# [TASK DETAILS]
Copy out the text of the records, changing "Entrar" to "Iniciar sessão" and leaving everything else as it is. Omit the pictures.

[Collected data]
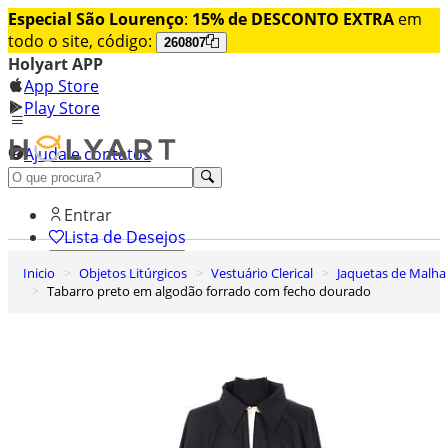
Especial São Lourenço
:
15% de DESCONTO EXTRA
em
todo o site, código:
260807
Holyart APP
App Store
Play Store
Ajuda e contatos
Conheça premium
Entrar
Lista de Desejos
Inicio
Objetos Litúrgicos
Vestuário Clerical
Jaquetas de Malha
0
Tabarro preto em algodão forrado com fecho dourado
Carrinho de Compras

# [FINAL ANSWER]
Especial São Lourenço
:
15% de DESCONTO EXTRA
em
todo o site, código:
260807
Holyart APP
App Store
Play Store
Ajuda e contatos
Conheça premium
Iniciar sessão
Lista de Desejos
Inicio
Objetos Litúrgicos
Vestuário Clerical
Jaquetas de Malha
0
Tabarro preto em algodão forrado com fecho dourado
Carrinho de Compras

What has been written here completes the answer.